§ WORK REQUIRED: In the cover story about dreamscaping, what kind of feature is named as the specialty of Goddard Construction Services?

§ PAGE EXCERPT:
++++

Cover Story: Waterfalls & dreamscapes

Bill Goddard has always loved creating. “My dad says I played in the sandbox when I was a kid, and at 52 years old I’m still playing in the sandbox,” he says with a grin. Only today, the sandboxes he plays in are the $5 million to $25 million estates in and around Woodbridge, California, where Goddard Construction Services (GCS) is located.

After years working in marketing, Goddard decided to pursue his dream and launch his own construction company. But he wanted to find a niche to make his own. And he found that niche in what he calls “dreamscaping” – the art of bringing a homeowner’s fantasy landscape to life.

“Our clients don’t want to travel anymore with all the unrest in the world,” Goddard explains. “In past years, our clients would have had homes all over the world. They don’t want to do that anymore. They want to walk out their back door to their everyday vacation home.”

Combining his passions for creating, marketing and education, Goddard pursued the dreamscaping market with GCS, convinced that it is going to grow from a segment dominated by wealthy homeowners. “You’re going to see this dreamscape movement grow from our current niche market into the middle-class markets, too,” he says. “My belief is that people are not going to build homes in the future as large as they do today. Instead, they’re going to put more money into landscaping than ever before.”

Complete control and a full-service package for customers
Today, GCS is a full-service landscape company offering clients everything from lawn maintenance services to full-blown dreamscape design-and-dig operations. But waterfalls are GCS’s specialty. The company excels at installing dramatic, colorful and exciting waterfall features in residential yards – generally for wealthy clients. “It happens that all of our landscape projects are centered on water, but we do everything,” Goddard notes. “We made the decision to offer a full-service package in order to separate ourselves from our competition – but we also wanted ensure that we have complete control over the project.”

++++

§ EXTRACTED MATERIAL:

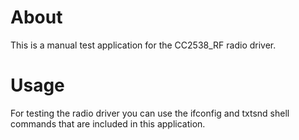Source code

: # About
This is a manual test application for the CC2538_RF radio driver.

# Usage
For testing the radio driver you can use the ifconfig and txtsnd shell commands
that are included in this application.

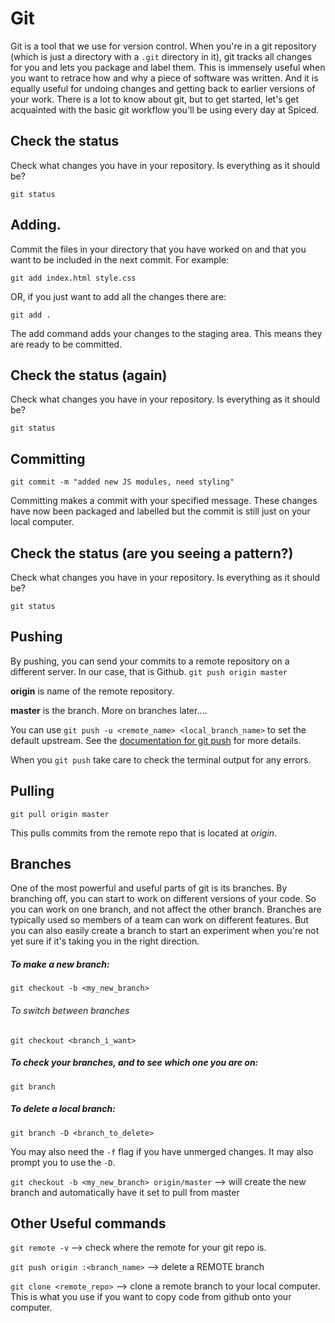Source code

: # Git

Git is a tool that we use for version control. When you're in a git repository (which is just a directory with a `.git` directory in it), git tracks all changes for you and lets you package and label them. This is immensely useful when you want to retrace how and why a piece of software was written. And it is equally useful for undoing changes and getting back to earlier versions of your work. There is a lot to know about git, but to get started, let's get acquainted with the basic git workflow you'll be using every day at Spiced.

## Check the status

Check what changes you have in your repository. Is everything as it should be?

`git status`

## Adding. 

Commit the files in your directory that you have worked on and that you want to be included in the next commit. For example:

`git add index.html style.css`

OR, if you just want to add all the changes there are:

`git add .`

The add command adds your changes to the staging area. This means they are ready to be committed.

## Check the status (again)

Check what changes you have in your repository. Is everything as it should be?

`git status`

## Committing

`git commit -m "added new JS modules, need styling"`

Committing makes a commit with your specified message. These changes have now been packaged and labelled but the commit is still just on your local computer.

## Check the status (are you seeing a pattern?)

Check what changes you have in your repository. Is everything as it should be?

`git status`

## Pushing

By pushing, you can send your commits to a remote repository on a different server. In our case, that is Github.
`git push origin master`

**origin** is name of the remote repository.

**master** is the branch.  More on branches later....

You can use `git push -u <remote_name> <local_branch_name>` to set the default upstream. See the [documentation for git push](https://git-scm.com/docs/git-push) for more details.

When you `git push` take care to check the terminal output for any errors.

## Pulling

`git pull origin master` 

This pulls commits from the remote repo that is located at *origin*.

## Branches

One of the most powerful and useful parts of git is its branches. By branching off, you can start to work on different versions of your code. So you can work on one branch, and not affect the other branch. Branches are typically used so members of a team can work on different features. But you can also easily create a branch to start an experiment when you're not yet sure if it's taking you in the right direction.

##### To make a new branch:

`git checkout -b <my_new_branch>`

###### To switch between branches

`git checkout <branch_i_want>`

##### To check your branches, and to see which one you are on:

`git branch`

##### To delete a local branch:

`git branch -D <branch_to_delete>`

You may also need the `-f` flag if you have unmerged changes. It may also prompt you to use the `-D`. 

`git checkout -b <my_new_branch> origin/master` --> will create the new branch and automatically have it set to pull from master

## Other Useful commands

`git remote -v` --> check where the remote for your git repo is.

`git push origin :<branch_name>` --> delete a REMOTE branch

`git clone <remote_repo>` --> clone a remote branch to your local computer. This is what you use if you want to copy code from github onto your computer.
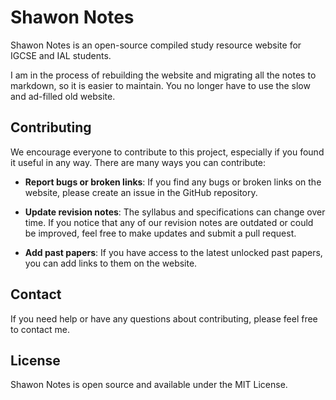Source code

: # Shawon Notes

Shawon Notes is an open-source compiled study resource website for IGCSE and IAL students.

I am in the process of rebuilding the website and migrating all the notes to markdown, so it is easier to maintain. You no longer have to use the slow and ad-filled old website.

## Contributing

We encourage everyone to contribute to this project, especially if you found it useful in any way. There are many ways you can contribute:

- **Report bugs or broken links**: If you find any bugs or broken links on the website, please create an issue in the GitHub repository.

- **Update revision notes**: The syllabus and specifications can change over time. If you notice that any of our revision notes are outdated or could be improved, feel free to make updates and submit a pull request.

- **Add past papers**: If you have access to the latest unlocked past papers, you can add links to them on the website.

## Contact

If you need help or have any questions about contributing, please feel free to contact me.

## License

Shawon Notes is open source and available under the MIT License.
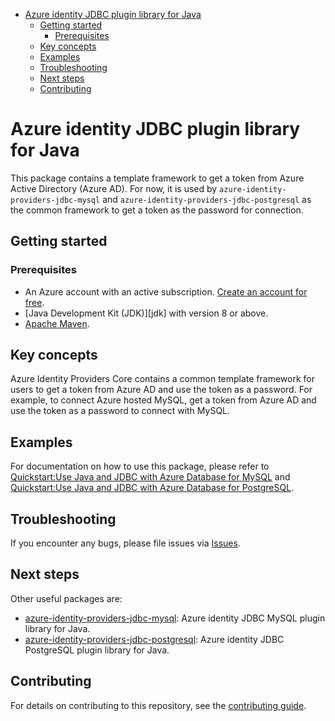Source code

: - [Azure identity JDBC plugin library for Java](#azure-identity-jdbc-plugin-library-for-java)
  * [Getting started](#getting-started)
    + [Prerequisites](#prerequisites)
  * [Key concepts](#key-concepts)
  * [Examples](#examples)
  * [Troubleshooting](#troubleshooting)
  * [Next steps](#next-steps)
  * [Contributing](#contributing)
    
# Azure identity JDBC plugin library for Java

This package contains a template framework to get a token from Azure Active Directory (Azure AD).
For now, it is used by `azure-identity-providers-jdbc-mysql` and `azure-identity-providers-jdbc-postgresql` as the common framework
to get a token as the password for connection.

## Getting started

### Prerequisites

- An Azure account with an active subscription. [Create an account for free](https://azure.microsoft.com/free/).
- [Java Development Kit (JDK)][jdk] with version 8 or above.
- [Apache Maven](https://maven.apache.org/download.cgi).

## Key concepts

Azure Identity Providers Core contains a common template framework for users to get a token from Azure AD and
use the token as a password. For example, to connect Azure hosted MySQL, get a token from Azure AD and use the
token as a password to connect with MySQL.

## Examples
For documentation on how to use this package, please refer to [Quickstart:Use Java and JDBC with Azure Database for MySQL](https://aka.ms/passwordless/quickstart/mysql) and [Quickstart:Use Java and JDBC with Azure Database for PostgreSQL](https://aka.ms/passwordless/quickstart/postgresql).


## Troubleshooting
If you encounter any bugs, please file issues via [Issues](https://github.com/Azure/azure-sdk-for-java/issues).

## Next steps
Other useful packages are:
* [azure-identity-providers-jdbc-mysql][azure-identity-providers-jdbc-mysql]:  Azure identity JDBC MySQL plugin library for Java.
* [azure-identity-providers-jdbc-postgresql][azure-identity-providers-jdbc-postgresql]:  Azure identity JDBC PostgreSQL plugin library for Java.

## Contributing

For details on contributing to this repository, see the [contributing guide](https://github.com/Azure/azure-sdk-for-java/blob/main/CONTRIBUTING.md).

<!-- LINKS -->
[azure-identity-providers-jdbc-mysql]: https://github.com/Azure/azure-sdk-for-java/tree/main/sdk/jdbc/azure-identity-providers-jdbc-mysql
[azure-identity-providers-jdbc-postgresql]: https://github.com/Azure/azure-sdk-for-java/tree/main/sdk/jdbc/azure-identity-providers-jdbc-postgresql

++++

§ WRITTEN REPLY: Waterfalls.